Specially Constructed Vehicles & Titles

What Is a Specially Constructed Vehicle?

Any vehicle that is built for private use from various parts of different makes and models, and has not been constructed by a licensed manufacturer, is considered to be a specially constructed vehicle. Typically, a specially constructed vehicle does not resemble any make or model vehicle of the past or present and uses a combination of new, used, and homemade parts.

As outlined by most state DMVs, any vehicle that qualifies as a specially constructed vehicle must be issued a specially constructed vehicle title.
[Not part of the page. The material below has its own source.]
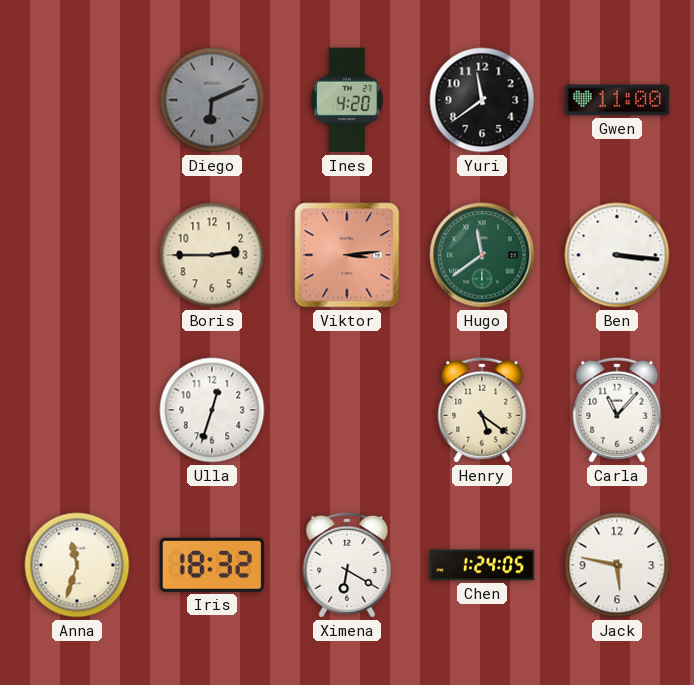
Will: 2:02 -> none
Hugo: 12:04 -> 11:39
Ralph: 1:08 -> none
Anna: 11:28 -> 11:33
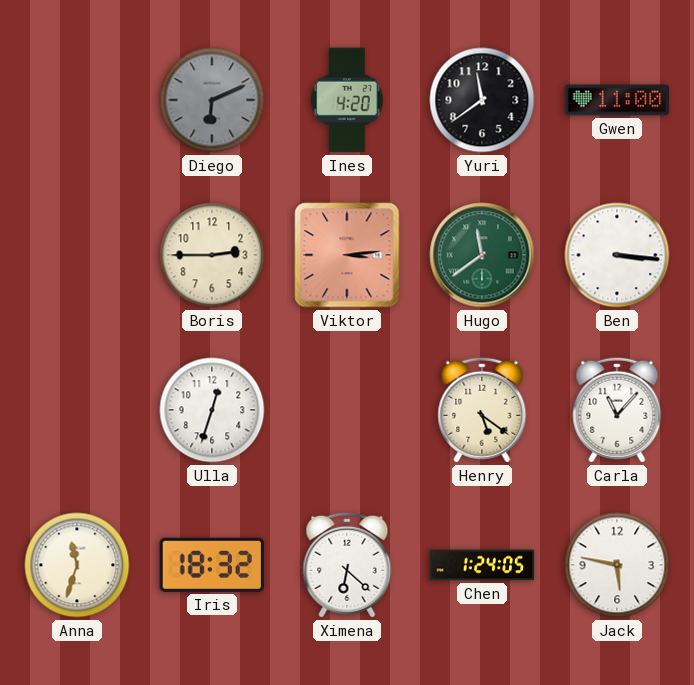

Examples of Specially Constructed Vehicles

Also referred to as a homemade vehicle, a few examples of specially constructed vehicles include:

  • A vehicle assembled from parts of multiple vehicles not of the same make or model.
    • Using the chassis from a Chevy vehicle and the body of a Dodge would qualify.
  • Building a vehicle using various vehicle kits.
    • A car that's built using the chassis from a Ford and an after market fiberglass kit for the body would qualify.
  • A motorcycle constructed from various parts.
    • Even if all the parts used are from a Honda motorcycle, it will need a specially constructed vehicle title because the vehicle was not assembled by the original manufacturer.
  • Glider kits.
    • Used to reconstruct diesel vehicles by replacing the frame, front axle, and body with parts not supplied by the original manufacturer.
  • Homemade trailers.

Applying for a Specially Constructed Vehicle Title

Each state has its own requirements that will determine how you'll need to apply for a specially constructed vehicle title. Though the steps below are similar to what you'll need to do in most cases, it is a general guide that may vary according to your state.

Step 1: Complete the required forms.

The forms you'll need to complete and submit vary by state. In most cases, you'll need the following (or similar forms) from your local DMV:

  • Application for vehicle identification number (VIN).
  • Applications for title and registration.

Contact your local DMV to find out which specific forms they require.

Step 2: Provide proof of address.

To show proof of address, the following documents are usually acceptable:

  • An employer-issued payroll stub.
  • A W-2 form.
  • A current monthly bank statement.
  • Utility bill.
  • A voter registration card.
  • A driver's license.
  • A deed or mortgage.

Step 3: Submit ownership documents.

You will most likely be required to submit a bill of sale or ownership documents for each of the following parts:

  • Frame.
  • Body.
  • Engine and drive train.
  • Any cab/glider kits.

For motorcycles, proof of ownership must also be shown for the transmission and front-end assembly in addition to the requirements above.

If the vehicle was previously salvaged, proof of the salvaged title must be shown.

Step 4: Get a notary.

  • Depending on your state, you may be required to provide a statement detailing how the vehicle was constructed and have it signed by a notary.
  • Provide pictures of the vehicle after it has been completed.
    • Most states require pictures of the front and rear of the vehicle as a minimum, though some may require more.

Step 5: Pay the fees.

The cost of fees will vary according to state. In most cases, expect to pay fees for the:

  • VIN plate.
  • Vehicle inspection.
    • Inspections are normally required to ensure the vehicle is in safe working order.
    • Emissions fees may also apply in some states.
  • Title.
  • Motor vehicle sales tax.
  • Registration.

Step 6: Submit your documents.

After you've completed the steps mentioned above, bring or mail all documents and fees to your local DMV.